Corrida armamentista pelo controle da célula
Uma resposta comum de células animais à infecção é a apoptose — um programa suicida que as células iniciam quando são danificadas ou infectadas por bactérias ou vírus. “Curiosamente, essas bactérias criaram uma estratégia sofisticada para impedir que suas células hospedeiras se matem”, diz o primeiro autor Miguel Ángel González Porras. “Elas produzem proteínas que suprimem a apoptose, chamadas de inibidores de apoptose (IAPs).” Uma corrida armamentista pelo controle da morte celular então se inicia: conforme as bactérias produzem mais e mais IAPs, a célula hospedeira aumenta sua produção de proteínas que induzem a apoptose. Eventualmente, depois que o parasita teve tempo suficiente para se multiplicar em massas, a célula hospedeira se rompe, liberando as bactérias e permitindo que elas infectem novas células hospedeiras.
Nicole Dubilier acrescenta: “A descoberta dos IAPs em Ca. Endonucleobacter foi um dos resultados mais surpreendentes do nosso estudo, porque essas proteínas são conhecidas apenas de animais e alguns vírus, mas nunca foram encontradas em bactérias.” As análises dos autores sobre as relações evolutivas dos IAPs revelaram que o parasita provavelmente adquiriu esses genes de seu hospedeiro por meio da transferência horizontal de genes (HGT). Embora a HGT de bactérias para eucariotos seja bem conhecida, apenas alguns exemplos de HGT na direção oposta — como os autores agora descobriram — são conhecidos.

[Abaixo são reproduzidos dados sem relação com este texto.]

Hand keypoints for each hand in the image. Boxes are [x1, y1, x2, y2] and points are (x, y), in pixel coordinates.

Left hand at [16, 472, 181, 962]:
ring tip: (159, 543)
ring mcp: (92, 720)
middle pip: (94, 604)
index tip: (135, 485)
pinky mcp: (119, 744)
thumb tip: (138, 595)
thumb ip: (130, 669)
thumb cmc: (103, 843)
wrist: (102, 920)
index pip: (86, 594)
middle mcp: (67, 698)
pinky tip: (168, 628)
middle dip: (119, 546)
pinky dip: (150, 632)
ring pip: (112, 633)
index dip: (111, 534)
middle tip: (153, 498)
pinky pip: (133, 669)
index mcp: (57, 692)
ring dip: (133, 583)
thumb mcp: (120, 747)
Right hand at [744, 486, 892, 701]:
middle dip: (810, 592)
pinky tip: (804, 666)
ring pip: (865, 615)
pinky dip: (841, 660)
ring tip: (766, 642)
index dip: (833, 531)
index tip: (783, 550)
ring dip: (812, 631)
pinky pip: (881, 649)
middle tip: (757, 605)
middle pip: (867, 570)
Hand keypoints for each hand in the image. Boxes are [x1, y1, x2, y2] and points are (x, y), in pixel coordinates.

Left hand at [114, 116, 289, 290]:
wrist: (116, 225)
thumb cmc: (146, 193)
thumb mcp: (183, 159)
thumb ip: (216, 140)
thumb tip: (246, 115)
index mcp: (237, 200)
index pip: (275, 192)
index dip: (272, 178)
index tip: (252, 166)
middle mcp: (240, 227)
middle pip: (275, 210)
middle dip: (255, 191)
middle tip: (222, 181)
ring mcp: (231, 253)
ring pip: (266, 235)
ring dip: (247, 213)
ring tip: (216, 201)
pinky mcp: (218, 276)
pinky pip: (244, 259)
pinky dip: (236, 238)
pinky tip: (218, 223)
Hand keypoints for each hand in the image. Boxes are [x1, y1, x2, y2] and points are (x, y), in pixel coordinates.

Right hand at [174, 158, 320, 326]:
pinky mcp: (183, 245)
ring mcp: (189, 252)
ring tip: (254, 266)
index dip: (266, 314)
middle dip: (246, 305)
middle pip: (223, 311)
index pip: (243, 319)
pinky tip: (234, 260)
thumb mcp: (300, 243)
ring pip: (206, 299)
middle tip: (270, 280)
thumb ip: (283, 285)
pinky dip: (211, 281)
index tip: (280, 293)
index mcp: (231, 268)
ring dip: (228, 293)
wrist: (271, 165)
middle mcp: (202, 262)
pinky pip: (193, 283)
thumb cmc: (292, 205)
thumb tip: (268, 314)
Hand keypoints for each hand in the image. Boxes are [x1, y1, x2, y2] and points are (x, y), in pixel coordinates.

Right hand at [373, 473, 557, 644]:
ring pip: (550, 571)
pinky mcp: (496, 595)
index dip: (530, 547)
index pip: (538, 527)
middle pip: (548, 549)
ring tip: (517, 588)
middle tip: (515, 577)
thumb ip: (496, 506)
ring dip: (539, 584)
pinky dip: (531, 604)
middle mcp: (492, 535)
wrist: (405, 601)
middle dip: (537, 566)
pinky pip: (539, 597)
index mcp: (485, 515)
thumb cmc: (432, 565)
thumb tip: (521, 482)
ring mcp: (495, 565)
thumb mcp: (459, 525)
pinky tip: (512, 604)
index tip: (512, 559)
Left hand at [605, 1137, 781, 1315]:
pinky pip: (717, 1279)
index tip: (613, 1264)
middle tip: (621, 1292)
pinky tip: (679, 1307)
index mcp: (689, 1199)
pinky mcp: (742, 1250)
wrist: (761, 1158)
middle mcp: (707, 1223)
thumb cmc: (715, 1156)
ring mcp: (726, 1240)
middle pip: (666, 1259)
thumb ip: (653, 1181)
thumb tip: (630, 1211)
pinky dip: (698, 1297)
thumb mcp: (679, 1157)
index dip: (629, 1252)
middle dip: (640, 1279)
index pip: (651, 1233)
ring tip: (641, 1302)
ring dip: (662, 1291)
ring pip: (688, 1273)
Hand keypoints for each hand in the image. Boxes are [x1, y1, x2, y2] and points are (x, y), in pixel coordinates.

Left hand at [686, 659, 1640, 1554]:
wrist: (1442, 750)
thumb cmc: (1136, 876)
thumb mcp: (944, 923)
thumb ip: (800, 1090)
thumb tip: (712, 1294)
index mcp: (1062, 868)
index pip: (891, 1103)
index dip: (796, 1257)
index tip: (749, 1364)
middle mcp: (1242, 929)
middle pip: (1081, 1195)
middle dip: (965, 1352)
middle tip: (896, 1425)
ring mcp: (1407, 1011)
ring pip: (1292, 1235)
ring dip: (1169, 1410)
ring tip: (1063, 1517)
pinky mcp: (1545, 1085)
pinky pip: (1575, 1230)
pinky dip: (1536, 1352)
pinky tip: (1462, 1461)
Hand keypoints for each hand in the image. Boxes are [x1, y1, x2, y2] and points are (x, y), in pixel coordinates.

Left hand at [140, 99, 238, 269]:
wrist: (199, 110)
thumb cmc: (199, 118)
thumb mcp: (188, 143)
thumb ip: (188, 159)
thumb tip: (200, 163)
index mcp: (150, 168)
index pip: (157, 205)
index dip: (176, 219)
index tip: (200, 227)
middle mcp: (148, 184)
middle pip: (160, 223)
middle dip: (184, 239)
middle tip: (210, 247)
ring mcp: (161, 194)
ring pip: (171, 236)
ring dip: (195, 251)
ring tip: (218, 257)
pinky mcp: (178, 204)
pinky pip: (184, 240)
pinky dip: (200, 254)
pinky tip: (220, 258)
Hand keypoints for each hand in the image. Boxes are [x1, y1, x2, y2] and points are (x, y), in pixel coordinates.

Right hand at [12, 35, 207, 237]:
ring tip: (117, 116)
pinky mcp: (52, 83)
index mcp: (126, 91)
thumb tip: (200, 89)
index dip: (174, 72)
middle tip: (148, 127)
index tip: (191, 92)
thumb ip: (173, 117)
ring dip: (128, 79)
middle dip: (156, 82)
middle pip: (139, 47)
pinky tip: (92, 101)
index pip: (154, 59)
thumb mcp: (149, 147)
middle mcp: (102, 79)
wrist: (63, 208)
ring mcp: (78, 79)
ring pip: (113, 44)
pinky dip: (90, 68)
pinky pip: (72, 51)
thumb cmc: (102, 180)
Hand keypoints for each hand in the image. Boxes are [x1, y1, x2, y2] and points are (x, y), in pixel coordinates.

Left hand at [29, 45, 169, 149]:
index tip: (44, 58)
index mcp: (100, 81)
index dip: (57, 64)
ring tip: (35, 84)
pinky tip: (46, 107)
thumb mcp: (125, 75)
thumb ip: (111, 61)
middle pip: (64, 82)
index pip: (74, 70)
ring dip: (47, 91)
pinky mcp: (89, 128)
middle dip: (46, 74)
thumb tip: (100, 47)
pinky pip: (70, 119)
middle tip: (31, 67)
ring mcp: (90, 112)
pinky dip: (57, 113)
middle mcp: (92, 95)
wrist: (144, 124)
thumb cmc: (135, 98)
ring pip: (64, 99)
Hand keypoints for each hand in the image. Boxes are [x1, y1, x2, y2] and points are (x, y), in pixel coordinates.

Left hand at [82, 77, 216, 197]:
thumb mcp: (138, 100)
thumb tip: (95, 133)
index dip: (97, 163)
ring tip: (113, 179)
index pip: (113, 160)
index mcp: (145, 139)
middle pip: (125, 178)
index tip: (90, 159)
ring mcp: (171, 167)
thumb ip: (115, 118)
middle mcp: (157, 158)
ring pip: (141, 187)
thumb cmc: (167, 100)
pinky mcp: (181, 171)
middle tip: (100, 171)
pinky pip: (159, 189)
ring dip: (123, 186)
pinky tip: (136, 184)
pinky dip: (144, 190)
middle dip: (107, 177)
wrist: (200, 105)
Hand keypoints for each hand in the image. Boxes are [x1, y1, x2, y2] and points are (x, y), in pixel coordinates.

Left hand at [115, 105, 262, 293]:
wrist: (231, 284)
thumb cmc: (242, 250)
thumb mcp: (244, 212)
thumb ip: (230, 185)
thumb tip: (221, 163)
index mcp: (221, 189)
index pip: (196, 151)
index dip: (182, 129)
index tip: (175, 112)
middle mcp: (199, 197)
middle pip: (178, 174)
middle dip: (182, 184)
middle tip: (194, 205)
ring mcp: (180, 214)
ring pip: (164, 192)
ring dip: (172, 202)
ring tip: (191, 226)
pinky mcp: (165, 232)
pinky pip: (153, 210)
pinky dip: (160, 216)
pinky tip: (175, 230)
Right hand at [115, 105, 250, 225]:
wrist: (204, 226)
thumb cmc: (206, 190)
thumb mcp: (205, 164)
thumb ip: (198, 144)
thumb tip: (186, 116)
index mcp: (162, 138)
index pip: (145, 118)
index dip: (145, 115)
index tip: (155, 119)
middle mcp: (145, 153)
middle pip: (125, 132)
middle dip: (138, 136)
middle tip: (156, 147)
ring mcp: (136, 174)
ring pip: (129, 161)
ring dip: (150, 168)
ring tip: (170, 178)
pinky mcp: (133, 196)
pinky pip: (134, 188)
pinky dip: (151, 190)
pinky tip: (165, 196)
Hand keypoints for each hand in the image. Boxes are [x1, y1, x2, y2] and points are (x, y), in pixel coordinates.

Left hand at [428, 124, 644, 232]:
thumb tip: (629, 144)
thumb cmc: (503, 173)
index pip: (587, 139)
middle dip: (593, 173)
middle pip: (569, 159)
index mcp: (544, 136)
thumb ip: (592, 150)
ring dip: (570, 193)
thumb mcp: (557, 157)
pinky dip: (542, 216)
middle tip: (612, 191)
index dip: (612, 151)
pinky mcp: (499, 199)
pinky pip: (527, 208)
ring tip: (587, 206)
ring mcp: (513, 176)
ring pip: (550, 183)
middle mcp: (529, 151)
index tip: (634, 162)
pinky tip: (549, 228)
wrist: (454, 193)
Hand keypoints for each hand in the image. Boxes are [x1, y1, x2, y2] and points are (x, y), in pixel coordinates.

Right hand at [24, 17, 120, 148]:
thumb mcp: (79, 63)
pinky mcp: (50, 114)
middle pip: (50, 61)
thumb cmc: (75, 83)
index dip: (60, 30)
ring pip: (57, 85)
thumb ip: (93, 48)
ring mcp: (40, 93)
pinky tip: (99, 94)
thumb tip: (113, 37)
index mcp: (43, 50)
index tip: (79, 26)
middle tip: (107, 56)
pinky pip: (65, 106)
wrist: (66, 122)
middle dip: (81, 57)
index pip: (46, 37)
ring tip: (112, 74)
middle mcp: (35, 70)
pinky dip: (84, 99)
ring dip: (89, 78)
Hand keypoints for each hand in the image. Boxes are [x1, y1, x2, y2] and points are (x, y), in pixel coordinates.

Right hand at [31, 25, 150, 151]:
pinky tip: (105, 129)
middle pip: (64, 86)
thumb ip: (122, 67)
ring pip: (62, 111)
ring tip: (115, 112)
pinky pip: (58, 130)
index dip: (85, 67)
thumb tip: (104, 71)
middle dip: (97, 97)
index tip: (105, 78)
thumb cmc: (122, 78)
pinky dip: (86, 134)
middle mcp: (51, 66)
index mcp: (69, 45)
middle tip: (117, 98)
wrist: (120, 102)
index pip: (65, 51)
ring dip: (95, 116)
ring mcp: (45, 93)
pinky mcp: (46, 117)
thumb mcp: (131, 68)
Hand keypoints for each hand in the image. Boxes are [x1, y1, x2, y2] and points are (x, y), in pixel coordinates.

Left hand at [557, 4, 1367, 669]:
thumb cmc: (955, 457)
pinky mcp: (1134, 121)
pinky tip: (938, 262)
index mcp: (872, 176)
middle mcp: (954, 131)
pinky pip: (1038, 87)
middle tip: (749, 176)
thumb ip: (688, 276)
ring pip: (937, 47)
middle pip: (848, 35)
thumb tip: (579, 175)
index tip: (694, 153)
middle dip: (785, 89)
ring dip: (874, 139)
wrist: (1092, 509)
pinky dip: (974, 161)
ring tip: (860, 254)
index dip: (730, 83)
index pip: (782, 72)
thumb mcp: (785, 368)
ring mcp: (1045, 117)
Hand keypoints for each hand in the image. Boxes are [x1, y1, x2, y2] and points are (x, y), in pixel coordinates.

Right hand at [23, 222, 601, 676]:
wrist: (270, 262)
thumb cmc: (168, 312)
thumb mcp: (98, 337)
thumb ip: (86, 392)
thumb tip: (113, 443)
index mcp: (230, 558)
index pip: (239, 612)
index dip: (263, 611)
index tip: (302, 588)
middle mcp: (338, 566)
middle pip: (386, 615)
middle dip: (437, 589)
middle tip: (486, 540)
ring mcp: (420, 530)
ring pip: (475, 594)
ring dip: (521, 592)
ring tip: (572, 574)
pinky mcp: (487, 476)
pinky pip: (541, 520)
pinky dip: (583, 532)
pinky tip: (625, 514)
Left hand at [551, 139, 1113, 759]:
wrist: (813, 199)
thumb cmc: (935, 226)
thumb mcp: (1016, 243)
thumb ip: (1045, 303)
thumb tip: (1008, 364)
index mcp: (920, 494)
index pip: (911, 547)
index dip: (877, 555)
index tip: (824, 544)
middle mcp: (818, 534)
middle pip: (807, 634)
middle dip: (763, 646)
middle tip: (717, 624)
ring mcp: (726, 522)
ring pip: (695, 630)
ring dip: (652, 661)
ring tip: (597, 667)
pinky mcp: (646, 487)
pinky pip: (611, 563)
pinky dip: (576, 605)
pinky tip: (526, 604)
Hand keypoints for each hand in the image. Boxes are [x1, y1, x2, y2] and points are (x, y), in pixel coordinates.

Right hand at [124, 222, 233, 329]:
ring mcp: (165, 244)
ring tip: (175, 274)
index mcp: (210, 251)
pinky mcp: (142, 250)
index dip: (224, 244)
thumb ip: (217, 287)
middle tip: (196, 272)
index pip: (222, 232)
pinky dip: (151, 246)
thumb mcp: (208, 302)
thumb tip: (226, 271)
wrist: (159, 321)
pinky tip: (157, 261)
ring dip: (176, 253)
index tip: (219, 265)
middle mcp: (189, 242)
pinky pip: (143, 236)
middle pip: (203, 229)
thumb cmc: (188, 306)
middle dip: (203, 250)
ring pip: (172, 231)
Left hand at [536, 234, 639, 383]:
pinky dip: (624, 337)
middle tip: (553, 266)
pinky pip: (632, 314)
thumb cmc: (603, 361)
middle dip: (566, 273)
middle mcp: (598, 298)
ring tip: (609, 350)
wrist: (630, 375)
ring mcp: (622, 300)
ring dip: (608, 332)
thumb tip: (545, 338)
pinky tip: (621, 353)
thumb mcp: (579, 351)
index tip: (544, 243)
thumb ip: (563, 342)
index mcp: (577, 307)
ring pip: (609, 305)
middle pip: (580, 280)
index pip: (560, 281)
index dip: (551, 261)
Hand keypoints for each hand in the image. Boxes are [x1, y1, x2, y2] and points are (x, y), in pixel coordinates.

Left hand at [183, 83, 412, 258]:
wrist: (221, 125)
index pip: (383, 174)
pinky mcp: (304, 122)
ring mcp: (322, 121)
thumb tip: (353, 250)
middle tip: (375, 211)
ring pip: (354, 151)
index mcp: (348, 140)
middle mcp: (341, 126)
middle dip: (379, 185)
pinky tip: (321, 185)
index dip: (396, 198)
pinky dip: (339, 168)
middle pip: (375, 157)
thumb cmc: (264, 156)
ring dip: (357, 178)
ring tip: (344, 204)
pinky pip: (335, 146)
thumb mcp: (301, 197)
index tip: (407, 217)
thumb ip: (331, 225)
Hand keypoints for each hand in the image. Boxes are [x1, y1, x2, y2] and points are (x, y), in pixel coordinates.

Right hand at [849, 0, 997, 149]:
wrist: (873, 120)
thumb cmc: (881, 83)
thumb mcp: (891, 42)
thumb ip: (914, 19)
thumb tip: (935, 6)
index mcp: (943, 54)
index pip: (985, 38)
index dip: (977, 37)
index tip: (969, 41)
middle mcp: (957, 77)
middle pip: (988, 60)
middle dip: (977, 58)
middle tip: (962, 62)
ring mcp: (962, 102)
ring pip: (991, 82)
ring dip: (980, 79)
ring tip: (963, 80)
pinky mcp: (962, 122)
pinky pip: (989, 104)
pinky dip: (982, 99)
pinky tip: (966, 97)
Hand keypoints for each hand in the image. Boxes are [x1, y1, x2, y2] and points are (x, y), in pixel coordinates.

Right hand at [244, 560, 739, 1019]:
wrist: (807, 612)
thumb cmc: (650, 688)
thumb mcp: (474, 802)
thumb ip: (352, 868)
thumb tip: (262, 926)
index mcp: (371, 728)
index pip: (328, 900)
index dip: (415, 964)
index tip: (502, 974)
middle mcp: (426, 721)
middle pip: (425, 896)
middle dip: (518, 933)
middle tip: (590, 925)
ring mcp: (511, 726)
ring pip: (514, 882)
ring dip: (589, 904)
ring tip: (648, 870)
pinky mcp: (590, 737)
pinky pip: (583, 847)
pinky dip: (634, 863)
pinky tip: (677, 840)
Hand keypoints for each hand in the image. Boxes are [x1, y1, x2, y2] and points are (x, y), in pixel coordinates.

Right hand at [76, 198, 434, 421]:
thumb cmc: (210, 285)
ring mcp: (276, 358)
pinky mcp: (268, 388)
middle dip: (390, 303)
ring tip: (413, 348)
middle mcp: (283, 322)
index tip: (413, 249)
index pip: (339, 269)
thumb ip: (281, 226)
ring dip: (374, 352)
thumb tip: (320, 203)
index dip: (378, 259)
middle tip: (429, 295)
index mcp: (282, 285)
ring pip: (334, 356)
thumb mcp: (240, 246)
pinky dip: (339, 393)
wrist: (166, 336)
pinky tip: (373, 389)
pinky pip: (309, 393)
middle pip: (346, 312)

Implicações da evolução para a medicina
“Nossa descoberta expande nossa compreensão das interações hospedeiro-micróbio e destaca as estratégias complexas que os parasitas desenvolveram para prosperar em seus hospedeiros”, explica Nicole Dubilier. Essas descobertas podem ter implicações mais amplas para o estudo de infecções parasitárias e estratégias de evasão imunológica em outros organismos. “Nossa pesquisa lança luz sobre um mecanismo negligenciado de troca genética — HGT de eucariotos para bactérias — potencialmente influenciando como entendemos a evolução microbiana e a patogênese. Além disso, nosso estudo oferece insights sobre a regulação da apoptose, que é relevante para a pesquisa do câncer e biologia celular”, conclui Niko Leisch.